Generally, the corporation doesn’t distribute the earnings to the shareholder. The shareholder claims that the corporation is an insurance company engaged in the active conduct of an insurance business and is not a passive foreign investment company.

Upon disposing of the interest in the foreign corporation, the shareholder will recognize the gain as a capital gain rather than ordinary income.

Concerned that some foreign corporations and their stakeholders are inappropriately claiming that the corporation is an insurer, the IRS says it will challenge the claimed tax treatment.

These challenges will hinge on whether insurance and insurance contracts exist – that is, whether there is risk shifting and risk distribution, and also whether the foreign corporation qualifies as an insurance company and whether the tax rules on the taxation of passive foreign investment companies apply.

RV parks aren’t lodging facilities

* The IRS has ruled that a taxable real estate investment trust subsidiary that operates parks for recreational vehicles isn’t a corporation that operates a lodging facility.

In one recent instance, several REIT subsidiaries owned and operated RV parks where RV owners leased sites for terms ranging from one day to one year.

The sites were improved with parking pads and utility connections, but tenants were responsible for positioning their RVs and maintaining the utilities.

Some of the parks offered models for sale. The models are similar to manufactured homes and were available for short-term rentals as part of a sales strategy.

The IRS explained that under Section 856, “Real Estate Trust,” rules, lodging facilities include living accommodations within a building or structure.

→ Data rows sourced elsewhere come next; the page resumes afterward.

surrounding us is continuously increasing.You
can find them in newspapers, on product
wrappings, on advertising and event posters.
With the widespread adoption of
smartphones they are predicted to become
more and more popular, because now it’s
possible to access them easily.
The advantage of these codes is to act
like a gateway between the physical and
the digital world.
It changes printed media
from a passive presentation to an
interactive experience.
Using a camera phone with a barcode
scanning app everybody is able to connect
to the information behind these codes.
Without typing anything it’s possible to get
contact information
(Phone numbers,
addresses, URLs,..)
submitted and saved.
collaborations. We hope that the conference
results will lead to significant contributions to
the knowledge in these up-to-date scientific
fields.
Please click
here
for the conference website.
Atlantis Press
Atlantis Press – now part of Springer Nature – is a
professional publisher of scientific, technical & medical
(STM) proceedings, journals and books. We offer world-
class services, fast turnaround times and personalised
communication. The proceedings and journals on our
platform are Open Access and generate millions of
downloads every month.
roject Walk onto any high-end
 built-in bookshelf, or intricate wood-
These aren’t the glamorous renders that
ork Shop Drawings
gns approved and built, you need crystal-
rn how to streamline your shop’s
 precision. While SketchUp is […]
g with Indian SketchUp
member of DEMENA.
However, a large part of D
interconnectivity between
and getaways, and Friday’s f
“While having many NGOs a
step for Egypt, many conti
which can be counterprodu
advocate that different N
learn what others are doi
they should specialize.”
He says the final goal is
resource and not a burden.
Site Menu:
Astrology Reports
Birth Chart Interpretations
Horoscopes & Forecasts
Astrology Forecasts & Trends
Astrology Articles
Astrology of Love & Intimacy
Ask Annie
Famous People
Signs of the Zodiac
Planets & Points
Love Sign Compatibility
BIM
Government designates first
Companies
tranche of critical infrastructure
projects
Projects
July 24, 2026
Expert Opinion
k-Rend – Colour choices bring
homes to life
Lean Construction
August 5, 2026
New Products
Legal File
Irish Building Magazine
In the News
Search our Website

Therefore, RV parks can’t be classified as lodging facilities.

Installment pacts not a sure thing

* Federal tax rules permit taxpayers to pay outstanding tax liability under an installment agreement with the IRS.

The IRS, however, isn’t obligated to allow a taxpayer to do so, as evidenced by a recent decision by a U.S. District Court.

In a recent case, the court held that the IRS’ appeals officer didn’t abuse his discretion by denying an agreement for an employment tax liability.

In previous rulings on the same case, the U.S. Tax Court had noted that the taxpayer was liable for employment taxes in excess of $1 million, wasn’t current on its tax obligations and was having continuing financial problems, and that its outstanding tax liability was escalating.

What’s more, there was nothing in the record to suggest that the taxpayer supported its proposed installment agreement with financial information to show that the payments could be made.

Cite: Stop 26-Riverbend Inc., et al. (2003-1 USTC 50,360; U.S. District Court, So. Dist. Ohio, East Div.)